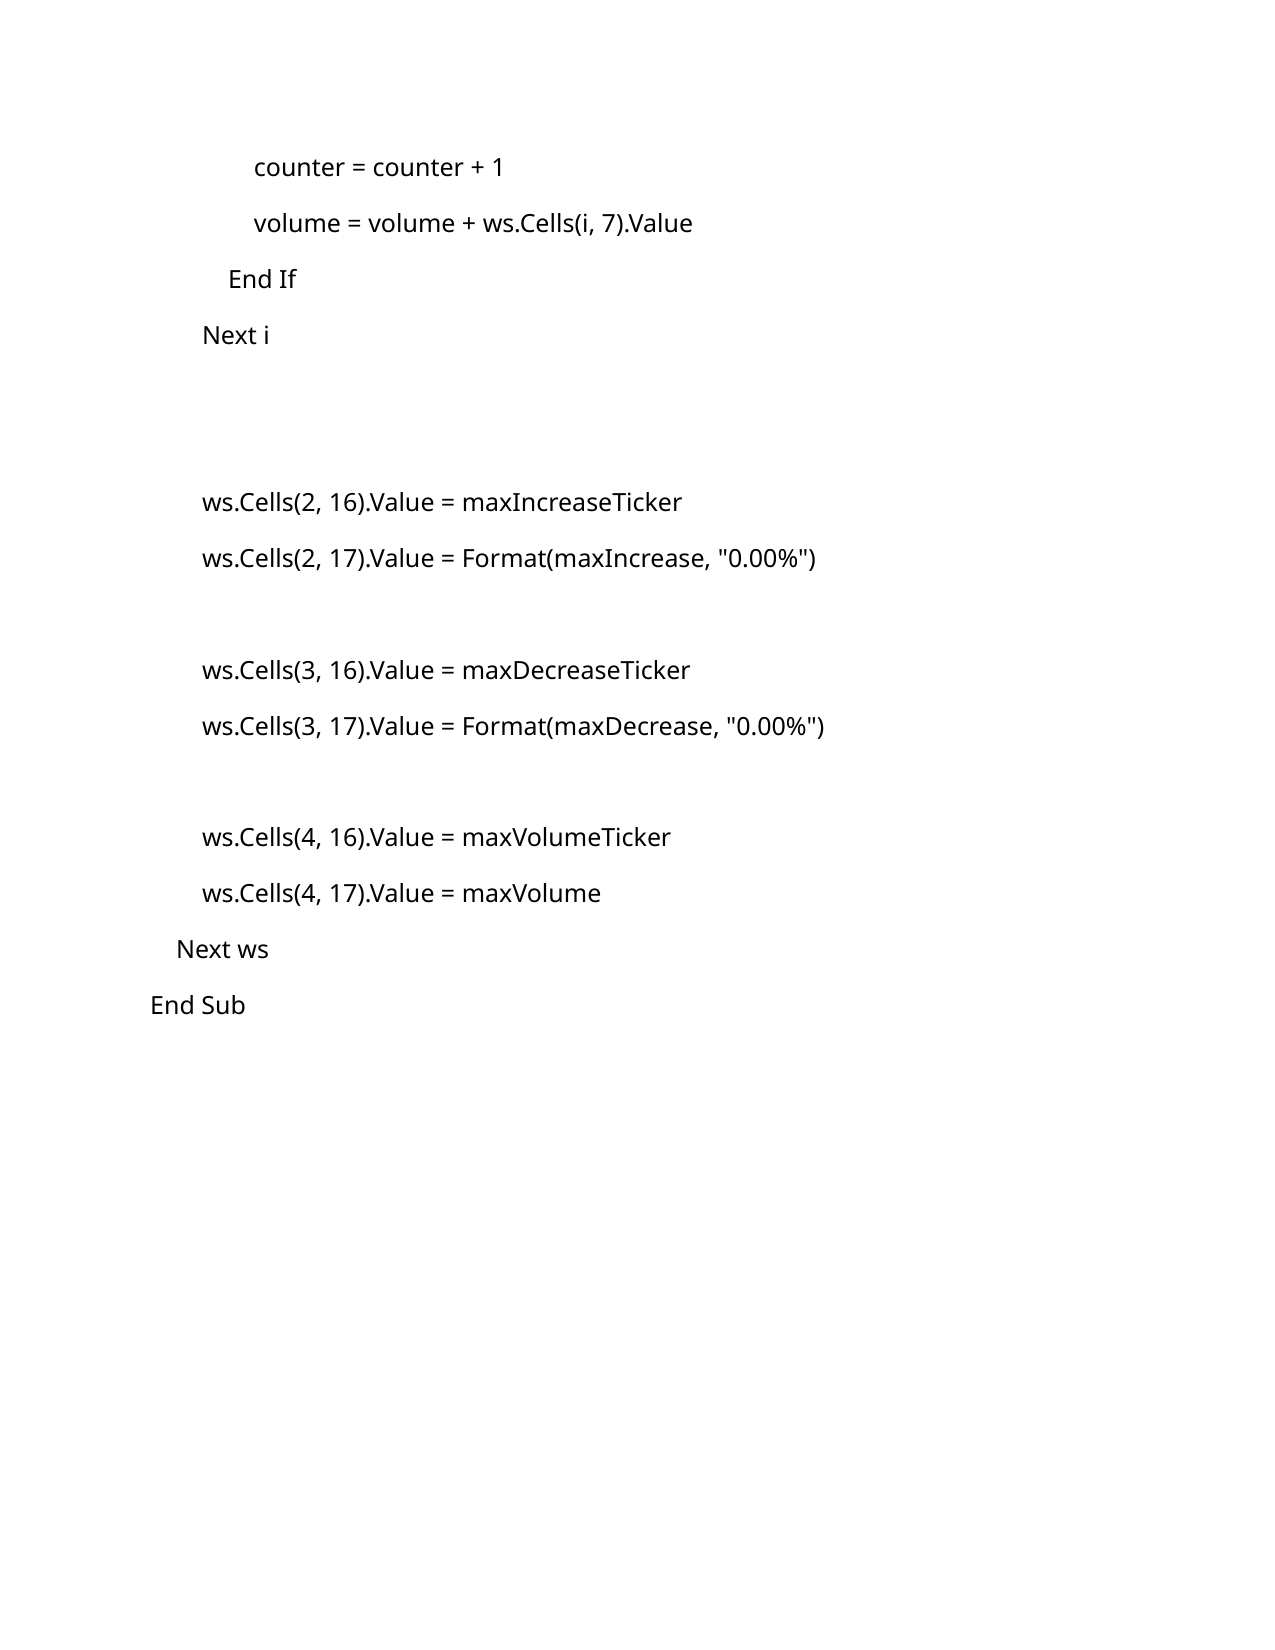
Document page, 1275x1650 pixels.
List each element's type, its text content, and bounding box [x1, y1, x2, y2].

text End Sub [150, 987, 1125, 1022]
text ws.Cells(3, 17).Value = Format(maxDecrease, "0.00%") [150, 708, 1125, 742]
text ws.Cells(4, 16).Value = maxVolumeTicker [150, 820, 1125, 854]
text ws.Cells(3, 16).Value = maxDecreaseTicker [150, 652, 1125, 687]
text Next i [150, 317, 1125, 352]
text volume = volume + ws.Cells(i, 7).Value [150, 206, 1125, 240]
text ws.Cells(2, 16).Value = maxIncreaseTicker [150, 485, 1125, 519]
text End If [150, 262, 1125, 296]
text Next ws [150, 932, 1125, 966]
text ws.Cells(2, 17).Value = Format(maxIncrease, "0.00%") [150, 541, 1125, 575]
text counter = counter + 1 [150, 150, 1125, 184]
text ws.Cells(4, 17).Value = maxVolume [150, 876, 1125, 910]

* **Your instructions**
Repeat every entry above word for word, and include no pictures.

* **Exercise answer**
Document page, 1275x1650 pixels.
List each element's type, its text content, and bounding box [x1, y1, x2, y2].

text End Sub [150, 987, 1125, 1022]
text ws.Cells(3, 17).Value = Format(maxDecrease, "0.00%") [150, 708, 1125, 742]
text ws.Cells(4, 16).Value = maxVolumeTicker [150, 820, 1125, 854]
text ws.Cells(3, 16).Value = maxDecreaseTicker [150, 652, 1125, 687]
text Next i [150, 317, 1125, 352]
text volume = volume + ws.Cells(i, 7).Value [150, 206, 1125, 240]
text ws.Cells(2, 16).Value = maxIncreaseTicker [150, 485, 1125, 519]
text End If [150, 262, 1125, 296]
text Next ws [150, 932, 1125, 966]
text ws.Cells(2, 17).Value = Format(maxIncrease, "0.00%") [150, 541, 1125, 575]
text counter = counter + 1 [150, 150, 1125, 184]
text ws.Cells(4, 17).Value = maxVolume [150, 876, 1125, 910]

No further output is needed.